Grazie a Human_, inoltre, che si è subita questa storia per prima, proprio nel periodo natalizio. Roba da strapparsi i capelli, chi è che pensa a San Valentino durante Natale? Una piccola dedica, perché se la merita tutta quanta.

Oh, e sono tanto orribile da fare pubblicità alla mia Oneshot Drarry Advantages e alla mia deserta pagina Facebook, che se terrete d'occhio vi potrebbe sorprendere (ma dove?).

Sommario: di schiuma rosa, coniglietti, grandi amori, regali azzeccati e tanto, tanto odio. Quel tipo di odio carino, però.



***



Quando Harry si svegliò, provò una sensazione di occlusione allo stomaco al solo pensiero che lampeggiò nella sua mente offuscata: San Valentino.

Serrò con decisione gli occhi, desiderando ardentemente di potersi riaddormentare e risvegliarsi due secoli dopo. San Valentino era sempre, sempre stata la sua tortura. Frotte di gufi recanti pacchi e pacchetti invadevano la Sala Grande, a colazione, per recapitare miriadi di doni a tutti. Tutti, compreso lui.
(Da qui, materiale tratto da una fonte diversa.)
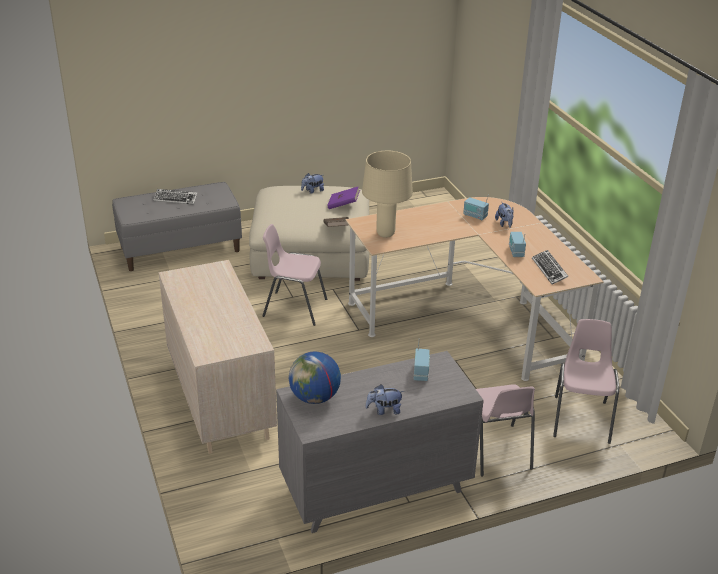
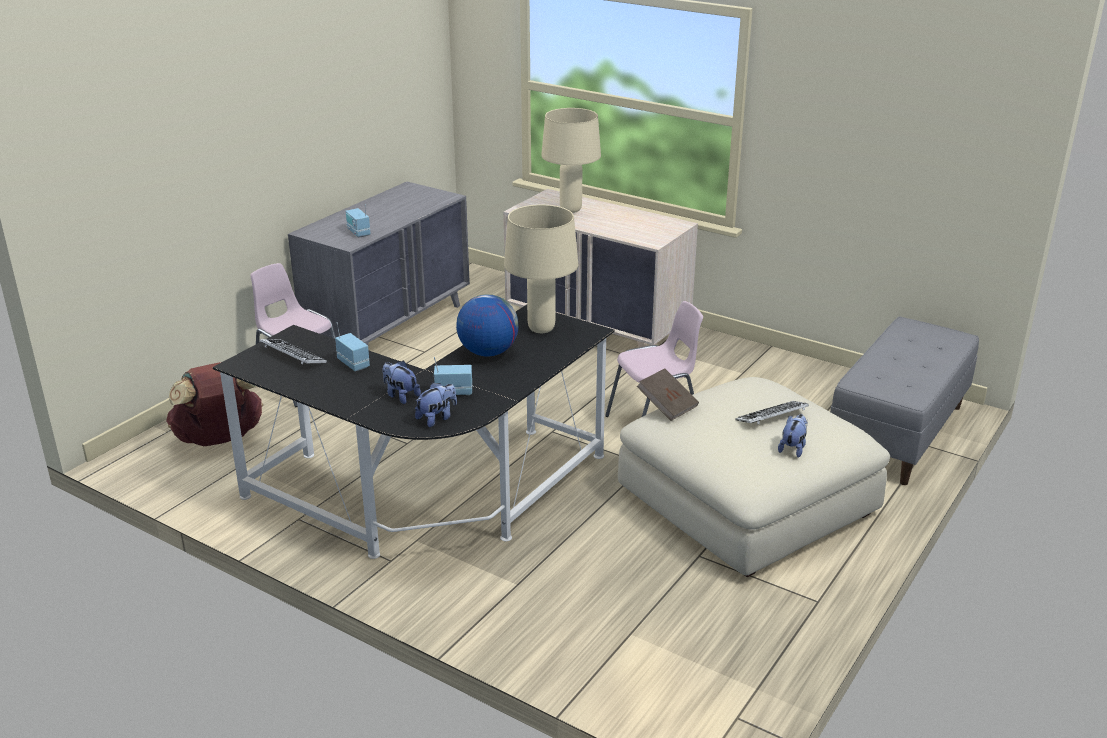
camera: 145 degrees right, 5 degrees down
(175, 199) = (917, 362): keyboard -> keyboard (772, 417)
(220, 327) = (570, 210): none -> beige table lamp
(315, 397) = (429, 199): globe -> globe (488, 352)
(343, 205) = (714, 441): purple book -> none
(384, 410) = (366, 207): plush toy -> plush toy (437, 418)
(469, 318) = (432, 499): beige desk -> black desk
(581, 419) = (220, 439): pink chair -> brown backpack

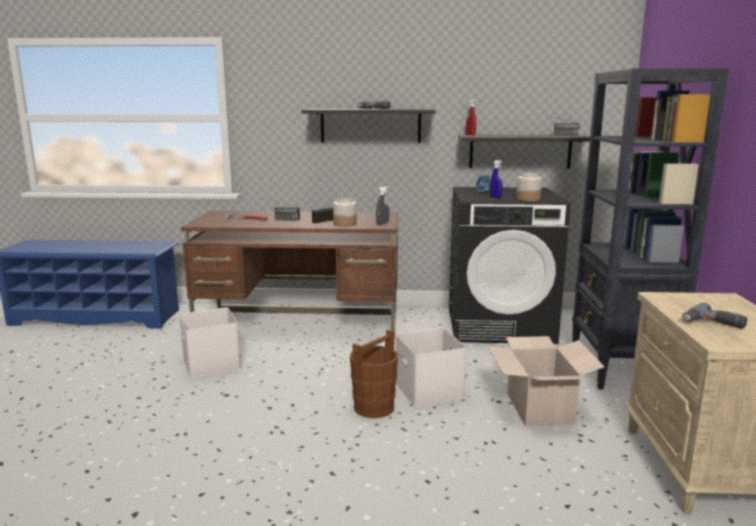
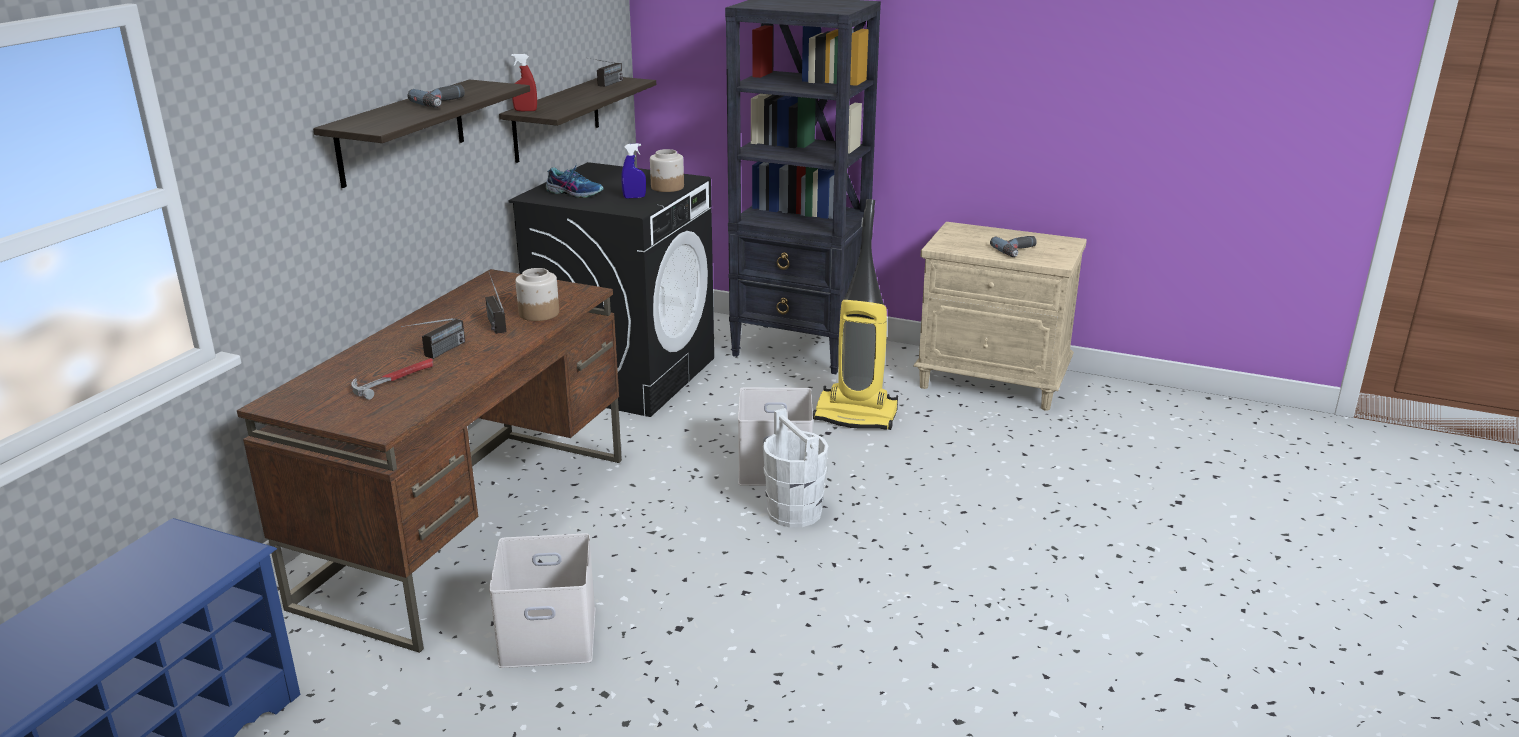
camera: 70 degrees left, 10 degrees up
(374, 407) = (794, 512): brown bucket -> white bucket
(382, 224) = (569, 291): grey spray bottle -> none
(540, 408) = (857, 415): cardboard box -> vacuum cleaner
L’orrore sconfinato che gli provocavano le schiere agguerrite di gufi che atterravano nel suo calice era semplicemente indescrivibile. Gli mandavano cioccolatini, lettere sdolcinate; orsacchiotti, persino. Lo odiava. Odiava essere sotto lo sguardo di tutti, costretto ad accettare tutte quelle cose sgradite da persone sconosciute e a dover trasportare tutto in camera, infognando pacchi, pacchetti e pacchettini e spargerli per la stanza.

Ron lo trovava divertente. Non che fosse un enorme problema, Ron non era mai stato un campione d’empatia. Vederlo che mangiava i cioccolatini indirizzati a lui e leggeva i bigliettini sbattendo le ciglia era accettabile, quasi.

Il problema era lui. Quell’orribile sguardo di sufficienza, quella faccia da schiaffi e il profilo spigoloso che lo sbeffeggiavano ad ogni gesto, l’odioso sorrisetto che gli increspava le labbra mentre lo guardava arrossire ad ogni pacchetto.

Lo stomaco gli si strinse dolorosamente. Malfoy.

Pregò di essersi sbagliato, che il suo calendario biologico avesse toppato, sperò quasi di essersi svegliato morto. Però socchiuse gli occhi, e il soffitto del baldacchino era ancora lì. Che ostinazione.

Spalancò gli occhi, e il soffitto del baldacchino era scomparso. Finalmente. Al suo posto, la faccia lentigginosa e perplessa di Ronald Weasley, che lo scrutava dall’alto.

Harry si tirò a sedere con un urletto vagamente terrorizzato. “Ron?!”, esclamò, vedendo il sorriso dell’amico allargarsi a dismisura. Provò l’impulso di coprirsi il petto con la coperta, ma poi notò che aveva indosso il pigiama e si sentì un po’ stupido.

Ron ridacchiò, guardandolo. “San Valentino!”, gli fece presente, come se non ne fosse già abbastanza consapevole. “Amico, riceverai un numero enorme di regali! Ti immagini?”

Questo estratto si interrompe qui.